Deciding it was time to make her own run for office, Danner signed up for the 2017 Emerge Wisconsin candidate training program.

"Knocking doors and sending out mailers, and how many doors do you have to knock, and how many people are in your district. Those are all things that I had no concept of before I joined Emerge," said Danner.

It turns out, there were a lot of women who decided to try the same thing.  

"So, the first class (of 2017) was the biggest class we've ever accepted. Usually, we're at 20 to 25 women. We took 50," said Erin Forrest, executive director of Emerge Wisconsin.

Danner is one of those 50 who will graduate from the program this Saturday.

But Forrest said there is so much interest this year, a second class has been added that will begin in August.

"And the Trump thing hasn't slowed down," said Forrest. "It's not like it was just the shock of the election. It's everything that's happened since then."

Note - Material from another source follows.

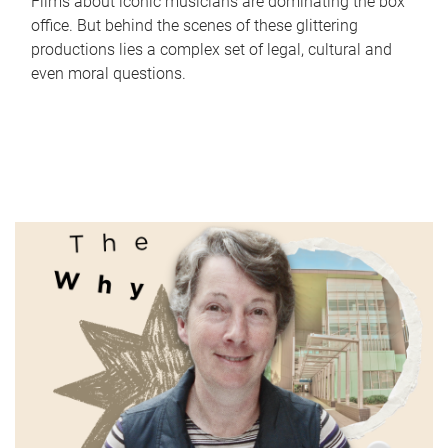
Films about iconic musicians are dominating the box
office. But behind the scenes of these glittering
productions lies a complex set of legal, cultural and
even moral questions.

"I think that women all over the country, at the state and local level, are seeing that they need to step up if they want to see a change," added Danner.

Of the 50 women in the first class of 2017, seven have already run for public office - with five of them winning.

Kelly Danner plans to run for Dane County Board in 2018.

"They really get to deal with a lot of the health and human services topics that I'm mostly interested in," said Danner. "So, the safety net is really important to me. That's where I want to focus."

But Forrest said she is training women from rural areas across the state as well.

"We're seeing women from towns that I have to look up the names of, because I'm not 100 percent sure which part of the state they're in," said Forrest.